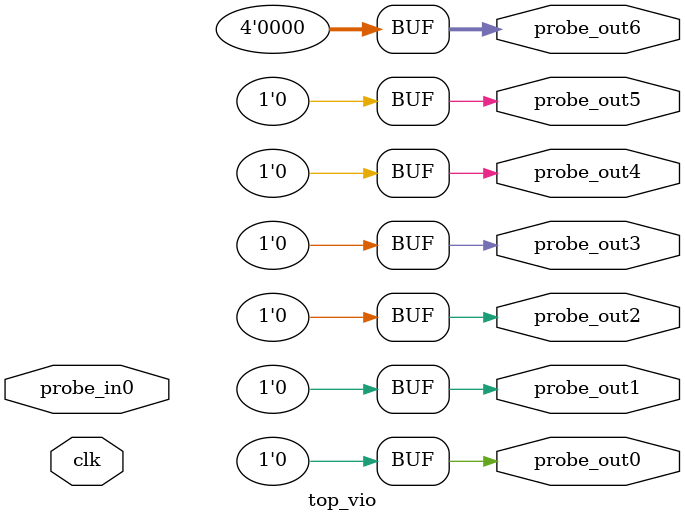
<source format=v>
`timescale 1ns / 1ps
module top_vio (
clk,
probe_in0,
probe_out0,
probe_out1,
probe_out2,
probe_out3,
probe_out4,
probe_out5,
probe_out6
);

input clk;
input [3 : 0] probe_in0;

output reg [0 : 0] probe_out0 = 'h0 ;
output reg [0 : 0] probe_out1 = 'h0 ;
output reg [0 : 0] probe_out2 = 'h0 ;
output reg [0 : 0] probe_out3 = 'h0 ;
output reg [0 : 0] probe_out4 = 'h0 ;
output reg [0 : 0] probe_out5 = 'h0 ;
output reg [3 : 0] probe_out6 = 'h0 ;


endmodule

</source>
==============================
-- What you should do --
Print the listing verbatim; no pictures.

-- Task answer --
<source format=v>
`timescale 1ns / 1ps
module top_vio (
clk,
probe_in0,
probe_out0,
probe_out1,
probe_out2,
probe_out3,
probe_out4,
probe_out5,
probe_out6
);

input clk;
input [3 : 0] probe_in0;

output reg [0 : 0] probe_out0 = 'h0 ;
output reg [0 : 0] probe_out1 = 'h0 ;
output reg [0 : 0] probe_out2 = 'h0 ;
output reg [0 : 0] probe_out3 = 'h0 ;
output reg [0 : 0] probe_out4 = 'h0 ;
output reg [0 : 0] probe_out5 = 'h0 ;
output reg [3 : 0] probe_out6 = 'h0 ;


endmodule

</source>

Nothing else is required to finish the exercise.